The Grayslake Plan Commission/Zoning Board of Appeals last night voted 4-2 to grant a Special Use Permit for Circle K Gas Station to move forward on developing a 24-Hour convenience store, 10-pump gas station & canopy, 24-hour car wash, access road, underground fuel tanks and water retention pond. The new plan blacktops nearly the entire property, and adds an 80-foot access road on a neighboring bank-owned property.

A handful of Briargate residents were first notified of Circle K's plans on Tuesday, met with developers on Sunday and on Monday the Village Planning Board approved the Special Use permit for the massive project, leaving residents wondering if the Village has already decided the plan should move forward as developers have proposed.

The property, located on the southwest corner of Route 83 and Lake Street in north Grayslake, was formally a roadside bar called the "Hardware Store" but sat vacant for many years awaiting development. Much of the vacant lot is wooded with mature trees, with forest and wetlands, adjoining a wetland preserve and Briargate townhomes. Of special concern is a large wooded area of low marshy land along Lake Street that would be replaced with a driveway and blacktop. A 1993 satellite map of the area shows the low-lying woods along Lake Street have never been developed. The entire property, mostly blacktopped under the plan, slopes toward a protected wetland.

Board Member Ken Idstein, who voted for the plan, told the residents at the meeting: "People who live next to a busy highway should expect this kind of development."

Board Member Greg Koepen also voted for the plan and said, "I've thought for many years every time I drive by that location that it should be a gas station."

Concerns from residents regarding increased safety issues for their children and homes, environmental impacts on adjoining property and fears of decreased property values in a depressed real-estate market where dismissed by Commission Chairman Kurt Molek.

Molek supported the Special Use permit and said "since the Village approved the BP Gas Station across the street, they should also approve this gas station." He said storm water and drainage of oil, petrol and chemicals from the car wash would follow local laws for water run-off and would "not be an issue," and that all water run-off from the parking lot "would be self-contained on the property."

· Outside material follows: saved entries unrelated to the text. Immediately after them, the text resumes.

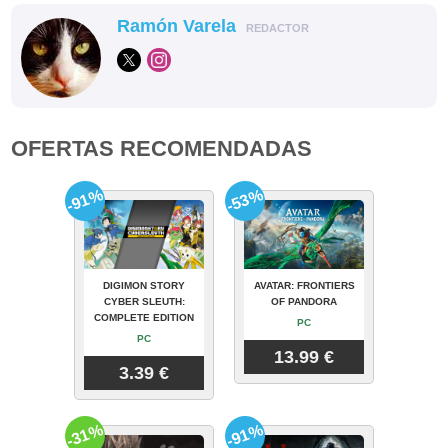
Ramón Varela
REDACTOR
OFERTAS RECOMENDADAS
-91%
-53%
DIGIMON STORY
AVATAR: FRONTIERS
CYBER SLEUTH:
OF PANDORA
COMPLETE EDITION
PC
PC
13.99 €
3.39 €
-31%
-91%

He said he was concerned about noise from the car wash dryer blowers near residents' homes 24-hours-a-day but believed new technology that the developers proposed would reduce noise. He said the gas station would "not draw people into the adjoining neighborhood" so residents did not need to worry about safety concerns.

The plan calls for expanding the footprint of a commercial-zoned property by more than 10 times the size of the last owner, but Board members said the large parking lot is allowed under Village code because it has a 3-5 foot deep water retention pond with berms.

In addition, the developer plans to build an 80-foot road on adjoining land that has been foreclosed upon and is bank-owned. Residents were concerned that the Circle K developers at the meeting did not make any mention of the new access road, which runs alongside homes in the Briargate subdivision, bringing Route 83 traffic closer to 24 adjoining Briargate homes.